Emoh kawin dengan tidak sempat kawin hingga akhir hayat kiranya amat jauh berbeda maknanya. Benar ada beberapa ulama yang hingga akhir hayatnya tidak sempat menikah oleh sebab beberapa faktor keadaan yang menekan, seperti ia tertekan dari musuh-musuh islam sehingga harus dipenjara hingga ajal menjemputnya sebagaimana Syaikh al Islam Ibnu Taimiyyah-rahimahullah ta’ala-. Namun ulama islam yang mulia ini bukan bersikap emoh kawin atau merahibkan diri sebagaimana pendeta Kriten Nasrani dan beberapa budha Hindusme. Beliau bukan bersikap monastisisme (mengharamkan diri untuk menikah), melainkan tidak berkesempatan untuk menikah oleh sebab ajal merenggutnya sebelum ia mempunyai kesempatan.
          Ada beberapa aliran sesat dalam keagamaan sebagaimana orang-orang Nasrani, Budha, dan beberapa aliran sufi ekstrimis yang mengharamkan nikah pada diri mereka. Sehingga mereka beraqidah (keyakinan) bahwa dengan membujang atau tidak menikah mereka akan mulia disisi Tuhan dan akan semakin bertaqwa dan  meningkatkan derajat keagamaanya. Namun hal ini dibantah oleh Allah ta’ala langsung dalam kitabnya yang suci, sebagaimana dijelaskan dalam QS.Al Hadid ayat 27.

Mutiara Tafsir
رَهْبَانِيَّةً maksudnya adalah tabattul, yaitu meninggalkan semua kelezatan dan kenikmatan duniawi dan memfokuskan diri pada Allah dengan hanya beribadah, dengan maksud mencari ridho Allah. Dan kemudian tabattul ini diingkari oleh Allah dengan kalimat مَا كَتَبْنَاهَا “tidak mewajibkannya” maksudnya tidaklah Allah membuat syariat yang seperti itu (tabattul). ابْتَدَعُوهَا “mereka mengada-ngadakan” maksudnya mereka adalah para pelaku tabattul, yang dimana mereka membuat bid’ah dalam rangka mengabdi pada Allah (ibadah). Tabattul adalah suatu bid’ah dalam agama, sedang bid’ah dalam agama adalah sesat dan setiap kesesatan ini adalah neraka tempatnya.
          Bid’ah tabattul ini diingkari dan tidak diakui dalam agama yang berkonsekuensi tidak bisanya digunakan untuk mendekatkan diri pada Allah atau ibadah. Justru ketika ada manusia mengamalkan bid’ah, ia akan jauh dari Allah, tidak mendapat pahala (sia-sia) dan bahkan mendapat dosa. Mencari ridho Allah adalah dengan cara yang dibenarkan dan diakui oleh Allah, bukan dengan mengada-ada tata cara sendiri atau membuat syariat atas sekehendak hati tanpa ada dasar dari Allah dan Rasul-Nya. Ayat ini juga sebagai dalil untuk mencela para pelaku bid’ah dan mubtadi’ (pembuat bid’ah/pengajar bid’ah).
          Ayat ini juga menerangkan akan hakikat bid’ah, yaitu setiap perkara yang diada-adakan manusia dalam rangka untuk beribadah,taqarrub (medekatkan diri pada Allah), dan syariat atau syiar dalam agama. Yang dimana kesemuanya itu tidak ada pengakuan dari Allah dan Rasul-Nya (-maksudnya adalah tidak ada keterangan/dalil dari Nash [al Qur’an dan Al Hadis]- atau contoh dari Rasulullah saw)

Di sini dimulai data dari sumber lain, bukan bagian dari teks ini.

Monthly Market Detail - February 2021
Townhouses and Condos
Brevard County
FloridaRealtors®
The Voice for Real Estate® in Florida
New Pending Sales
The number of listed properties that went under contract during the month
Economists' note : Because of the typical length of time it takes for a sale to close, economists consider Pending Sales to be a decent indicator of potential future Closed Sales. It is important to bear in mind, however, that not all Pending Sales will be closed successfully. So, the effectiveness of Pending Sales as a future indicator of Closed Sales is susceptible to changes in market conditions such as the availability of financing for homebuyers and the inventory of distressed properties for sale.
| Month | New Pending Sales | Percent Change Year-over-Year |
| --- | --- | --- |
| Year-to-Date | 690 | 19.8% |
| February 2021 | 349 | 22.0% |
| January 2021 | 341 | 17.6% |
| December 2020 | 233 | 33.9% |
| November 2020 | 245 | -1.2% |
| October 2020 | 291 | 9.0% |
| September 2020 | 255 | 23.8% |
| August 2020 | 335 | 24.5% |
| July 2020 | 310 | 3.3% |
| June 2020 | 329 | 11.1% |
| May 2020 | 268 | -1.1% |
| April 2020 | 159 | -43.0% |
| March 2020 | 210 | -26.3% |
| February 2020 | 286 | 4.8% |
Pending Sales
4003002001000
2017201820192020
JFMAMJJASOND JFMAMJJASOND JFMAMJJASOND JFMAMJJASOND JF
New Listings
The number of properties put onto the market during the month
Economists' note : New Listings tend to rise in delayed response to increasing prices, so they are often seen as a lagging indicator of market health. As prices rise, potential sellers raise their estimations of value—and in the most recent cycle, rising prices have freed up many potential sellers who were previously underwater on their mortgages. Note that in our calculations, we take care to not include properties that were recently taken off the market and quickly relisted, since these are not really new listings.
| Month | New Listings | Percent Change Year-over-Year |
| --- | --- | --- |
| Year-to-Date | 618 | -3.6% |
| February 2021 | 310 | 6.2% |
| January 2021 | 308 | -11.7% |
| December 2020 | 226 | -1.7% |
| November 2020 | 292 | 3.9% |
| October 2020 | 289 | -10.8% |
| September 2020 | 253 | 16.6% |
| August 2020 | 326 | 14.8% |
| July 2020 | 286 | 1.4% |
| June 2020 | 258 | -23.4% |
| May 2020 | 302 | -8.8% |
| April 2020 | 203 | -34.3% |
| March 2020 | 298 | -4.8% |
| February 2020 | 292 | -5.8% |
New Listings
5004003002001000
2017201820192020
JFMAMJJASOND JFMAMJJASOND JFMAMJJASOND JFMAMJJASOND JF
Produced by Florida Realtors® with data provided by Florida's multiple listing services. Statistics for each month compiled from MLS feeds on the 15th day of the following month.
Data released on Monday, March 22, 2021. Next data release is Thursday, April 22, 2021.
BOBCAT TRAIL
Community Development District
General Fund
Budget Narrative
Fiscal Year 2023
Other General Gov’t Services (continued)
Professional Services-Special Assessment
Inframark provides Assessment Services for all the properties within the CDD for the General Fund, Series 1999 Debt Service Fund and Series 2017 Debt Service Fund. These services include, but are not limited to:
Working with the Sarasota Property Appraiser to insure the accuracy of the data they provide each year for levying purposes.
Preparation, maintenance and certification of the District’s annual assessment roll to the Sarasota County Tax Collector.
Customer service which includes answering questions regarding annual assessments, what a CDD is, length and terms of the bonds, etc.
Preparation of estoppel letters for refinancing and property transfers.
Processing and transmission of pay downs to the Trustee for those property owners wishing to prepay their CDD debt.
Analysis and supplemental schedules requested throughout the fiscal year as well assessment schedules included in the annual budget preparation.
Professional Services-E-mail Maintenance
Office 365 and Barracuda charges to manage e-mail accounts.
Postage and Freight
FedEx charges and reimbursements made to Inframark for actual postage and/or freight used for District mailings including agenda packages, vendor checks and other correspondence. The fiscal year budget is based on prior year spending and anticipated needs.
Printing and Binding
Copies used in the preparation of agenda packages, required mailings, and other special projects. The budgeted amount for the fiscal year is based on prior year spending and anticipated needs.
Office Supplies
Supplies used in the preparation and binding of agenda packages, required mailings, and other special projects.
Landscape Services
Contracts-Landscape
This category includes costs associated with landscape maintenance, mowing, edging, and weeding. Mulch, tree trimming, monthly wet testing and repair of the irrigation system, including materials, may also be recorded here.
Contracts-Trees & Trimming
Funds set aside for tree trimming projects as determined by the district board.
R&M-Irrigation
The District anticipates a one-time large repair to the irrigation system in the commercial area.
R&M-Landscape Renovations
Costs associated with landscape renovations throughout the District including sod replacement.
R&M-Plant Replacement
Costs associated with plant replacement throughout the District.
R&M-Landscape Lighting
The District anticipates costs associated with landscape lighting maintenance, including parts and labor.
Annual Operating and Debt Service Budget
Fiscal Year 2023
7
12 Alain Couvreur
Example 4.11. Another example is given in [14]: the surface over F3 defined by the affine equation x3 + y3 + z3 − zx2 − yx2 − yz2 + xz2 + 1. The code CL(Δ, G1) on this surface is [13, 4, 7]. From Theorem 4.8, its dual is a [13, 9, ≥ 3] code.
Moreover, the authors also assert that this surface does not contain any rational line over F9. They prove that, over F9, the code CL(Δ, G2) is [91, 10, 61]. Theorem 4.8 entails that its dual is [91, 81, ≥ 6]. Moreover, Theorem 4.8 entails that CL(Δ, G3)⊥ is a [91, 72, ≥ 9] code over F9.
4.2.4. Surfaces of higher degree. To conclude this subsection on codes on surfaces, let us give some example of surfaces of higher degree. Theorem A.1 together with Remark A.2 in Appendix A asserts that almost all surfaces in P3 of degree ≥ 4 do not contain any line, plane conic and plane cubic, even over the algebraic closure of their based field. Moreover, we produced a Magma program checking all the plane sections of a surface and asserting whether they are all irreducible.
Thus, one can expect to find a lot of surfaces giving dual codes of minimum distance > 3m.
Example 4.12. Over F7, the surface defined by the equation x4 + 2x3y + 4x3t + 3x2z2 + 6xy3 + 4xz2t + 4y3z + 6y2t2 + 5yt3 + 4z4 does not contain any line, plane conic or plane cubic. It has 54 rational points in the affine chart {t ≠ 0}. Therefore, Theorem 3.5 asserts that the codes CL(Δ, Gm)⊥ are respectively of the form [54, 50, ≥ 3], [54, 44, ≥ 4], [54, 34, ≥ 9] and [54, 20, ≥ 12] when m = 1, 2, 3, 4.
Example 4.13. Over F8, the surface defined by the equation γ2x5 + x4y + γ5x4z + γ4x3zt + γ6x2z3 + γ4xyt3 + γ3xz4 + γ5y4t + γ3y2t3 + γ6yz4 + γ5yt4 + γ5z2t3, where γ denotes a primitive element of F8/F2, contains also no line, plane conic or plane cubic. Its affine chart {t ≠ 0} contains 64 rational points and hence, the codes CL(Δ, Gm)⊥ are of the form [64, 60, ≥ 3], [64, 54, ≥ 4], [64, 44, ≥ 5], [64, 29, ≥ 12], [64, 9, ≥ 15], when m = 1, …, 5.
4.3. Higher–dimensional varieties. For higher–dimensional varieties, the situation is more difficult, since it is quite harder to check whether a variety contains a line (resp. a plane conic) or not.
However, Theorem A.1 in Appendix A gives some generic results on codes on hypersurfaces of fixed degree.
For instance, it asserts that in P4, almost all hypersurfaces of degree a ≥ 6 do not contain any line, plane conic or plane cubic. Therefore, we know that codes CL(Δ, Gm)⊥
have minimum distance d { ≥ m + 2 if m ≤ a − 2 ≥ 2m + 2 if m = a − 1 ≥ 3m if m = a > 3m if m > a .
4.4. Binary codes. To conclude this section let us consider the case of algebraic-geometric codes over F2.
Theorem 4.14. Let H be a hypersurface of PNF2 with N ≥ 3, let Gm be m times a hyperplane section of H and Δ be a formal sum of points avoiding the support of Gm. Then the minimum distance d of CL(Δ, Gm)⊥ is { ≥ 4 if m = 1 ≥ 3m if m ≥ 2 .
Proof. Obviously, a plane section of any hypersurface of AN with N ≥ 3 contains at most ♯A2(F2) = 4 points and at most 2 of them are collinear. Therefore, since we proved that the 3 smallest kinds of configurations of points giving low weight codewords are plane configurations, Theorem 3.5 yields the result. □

Rasulullah saw bersabda : “barang siapa yang membenci sunnahku maka dia bukan termasuk dari golonganku’.” (Shahih Bukhari No : 5063)
          Makna ”bukan dari golonganku” adalah dia enggan menjalankan Sunnah, petunjuk dan jalanku (golongan ini tidak mau menikah tapi tidak sampai mengharamkan nikah). Dan adapula yang mengatakan bahwa ia telah kafir (bukan golongan umat Muhammad saw ) oleh sebab ia mengharamkan apa-apa yang dihalalkan dalam islam. Sudah menjadi Ijma’ akan kafirnya siapa saja yang mengaramkan apa yang dihalalkan oleh Allah begitu pula sebaliknya.

Asal Usul Monastisisme
Monastisisme adalah sebuah praktik keagamaan di mana seseorang menyangkali tujuan-tujuan duniawi dengan maksud agar dapat membaktikan hidupnya semata-mata bagi karya rohani. (wikipidia.id)
          Banyak agama memiliki unsur-unsur monastik, termasuk Buddhisme, kekristenan, Hinduisme, dan Jainisme, meskipun ekspresinya berbeda-beda. Orang-orang yang menjalani kehidupan monastik biasanya disebut monakhos, biarawan, rahib, bruder, frater, atau saudara, jika berjenis kelamin laki-laki, dan biarawati, rubiah, suster, atau saudari jika berjenis kelamin perempuan.
          Para ahli berbeda pendapat sejak kapan monastisisme ada, yang jelas praktek konyol ini diperkirakan sudah ada sejak zaman sebelum adanya agama Nasrani dan Yahudi berkembang. Sebab agama Narani dan Yahudi yang menerapkan monastisisme sendiri juga menduplikat prakter agama selainya. Namun menurut keterangan Al Qur’an, praktek monastisisme adalah suatu praktek taqarrub (penghambaan/pendekatan diri pada Tuhan) yang diada-adakan oleh manusia sendiri dan bukan atas dasar perintah wahyu.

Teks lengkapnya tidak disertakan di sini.